We kick off the first ‘In Conversation’ feature with the following interview with Saikat Samaddar, whose photo essay ‘A December Departure’ was recently published on Aksgar. The ‘In Conversation’ feature will attempt to know more about the motivations and thought processes of photographers featured on Aksgar as well as other photographers undertaking narrative photography projects.
Aksgar: What is the inspiration behind your photo essay?
Saikat Samaddar: The pathos of leaving a place called home had been the main driving force. This venture is an attempt to immortalize all those minor mundane as well as those exciting moments spent by my family in this place.
A: Did you have to convince your family members to be part of the essay? Were they supportive from the beginning? How did they react to you documenting their private moments and spaces?
SS: My family has always lent me their support in each and every step I took in my life. And this venture has not been an exception. I would like to thank them for putting up with all this madness during their time of great despair.
A: How long did it take you shoot the essay in total? Did you get a chance to show it to others for feedback?
SS: I have been planning this essay for about an year since we decided to demolish the structure. Later I did incorporate more of my photographs shot in my home years ago.
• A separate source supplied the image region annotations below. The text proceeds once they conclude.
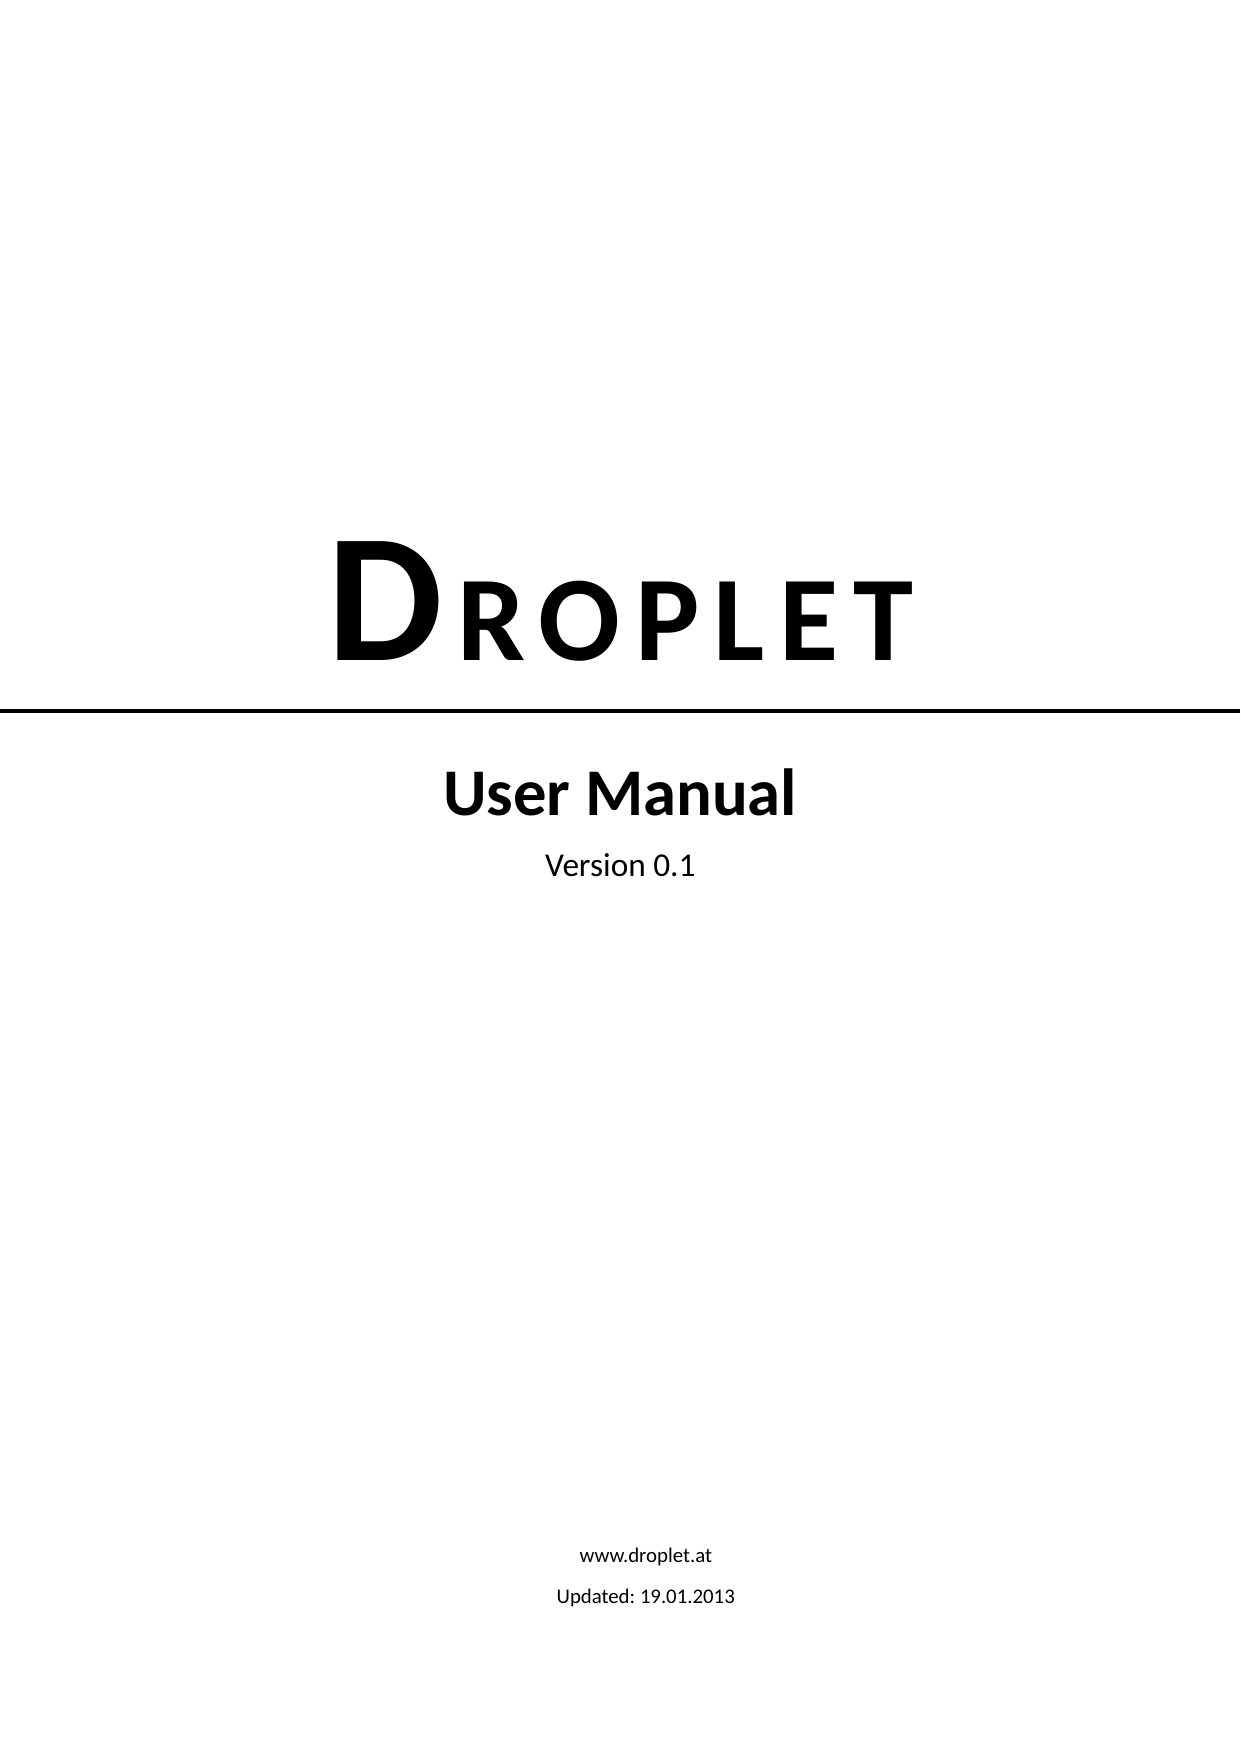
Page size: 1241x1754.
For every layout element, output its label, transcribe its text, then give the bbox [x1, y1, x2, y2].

text www.droplet.at [51, 1542, 1240, 1568]
text Updated: 19.01.2013 [51, 1583, 1240, 1609]
subtitle User Manual [0, 751, 1240, 832]
text Version 0.1 [0, 844, 1240, 885]
subtitle Droplet [0, 480, 1240, 709]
Yes, I did show it to my family members and fellow friends, some of those who are into photography as amateurs and professional for their feedback.
A: Your photographs manage to highlight the deep connection with the house, even though it was in a state of great repair. What is it that connected you to the house? And how difficult was it to leave the house?
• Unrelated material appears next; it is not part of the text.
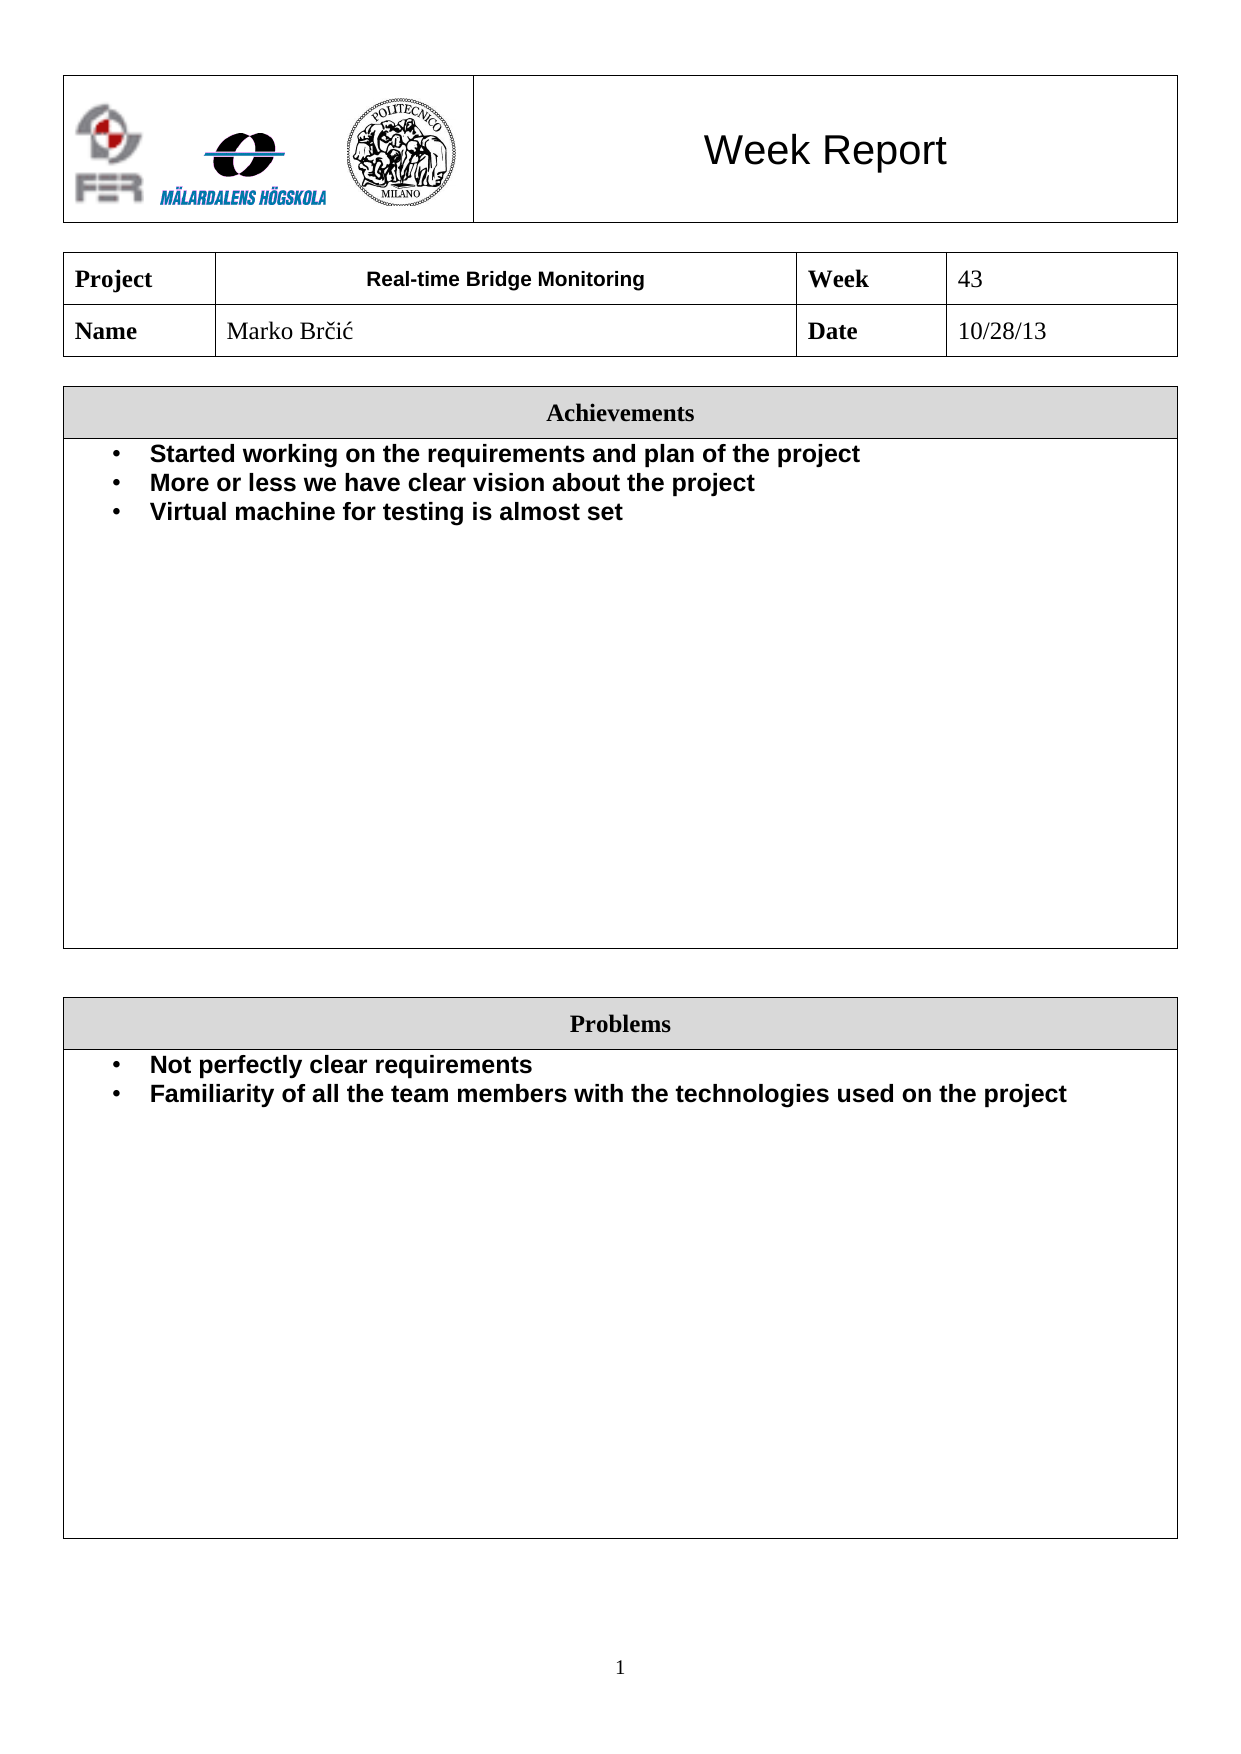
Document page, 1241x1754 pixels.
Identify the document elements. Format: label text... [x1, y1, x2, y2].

SS: I wont call it a house, rather I prefer to address it as my home. For this concrete dilapidated structure has been by my side in each and every moment of my life. The walls remains a testimony to each and every phase of my life. It has seen those days, when I as a child proclaimed my proficiency in english alphabets by scribbling them on to the newly painted wall, saw the first adult rated movie with high enthusiasm, exclaimed with joy after getting my admission in a medical school or cried in my bathroom following a failure in life. To be true, the bitter decision to demolish this structure came with ease for we knew that it was beyond repair. But this decision did cost my family a great price. We had to negotiate with our feelings, the craving for this place which has been an identity for us. At last we had to bury the pangs of departure deep into our heart to look for a better future.
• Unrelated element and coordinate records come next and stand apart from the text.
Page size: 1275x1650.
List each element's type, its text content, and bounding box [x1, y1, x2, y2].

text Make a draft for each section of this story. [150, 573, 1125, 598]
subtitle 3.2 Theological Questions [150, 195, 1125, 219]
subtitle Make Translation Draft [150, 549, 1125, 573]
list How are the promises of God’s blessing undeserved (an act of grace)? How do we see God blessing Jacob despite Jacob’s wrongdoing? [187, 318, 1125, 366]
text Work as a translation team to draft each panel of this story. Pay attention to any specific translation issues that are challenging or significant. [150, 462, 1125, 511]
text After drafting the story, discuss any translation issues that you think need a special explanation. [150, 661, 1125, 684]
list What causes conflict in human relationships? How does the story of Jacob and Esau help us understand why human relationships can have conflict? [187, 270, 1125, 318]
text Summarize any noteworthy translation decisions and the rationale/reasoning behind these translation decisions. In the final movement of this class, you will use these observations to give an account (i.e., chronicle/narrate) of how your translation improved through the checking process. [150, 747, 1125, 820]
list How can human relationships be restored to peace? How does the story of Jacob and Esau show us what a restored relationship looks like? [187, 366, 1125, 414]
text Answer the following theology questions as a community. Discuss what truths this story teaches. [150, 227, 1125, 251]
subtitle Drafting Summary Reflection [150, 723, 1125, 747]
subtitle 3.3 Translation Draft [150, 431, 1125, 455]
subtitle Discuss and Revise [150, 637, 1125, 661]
A: You are a doctor who is also interested in photography. How do you find the time for photography? What keeps you motivated to shoot?
SS: Photography and painting is my passion; and when you are so passionate about something you definitely take time out from your daily schedule. I basically keep photographing my daily activities so there is no fixed daily slot for photography. At the end when I compile the photographs I find them to be a story of life, a documentation of time which is a precious possession for me, and this keeps me motivated for further work.
A: Are there any photographers whose work you particularly admire? And why?
SS: I have been highly influenced by the works of a renowned American photographer, Sally Mann. Her works have inspired me to document the story of life.
A: What are your next photographic projects? What kind of work do you want to do?
SS: Presently, I’m working on an essay involving my work place. The project is at its primary stage. Hope it turns out well. I want to focus on long term projects documenting all that is around me however mundane or exciting it might be.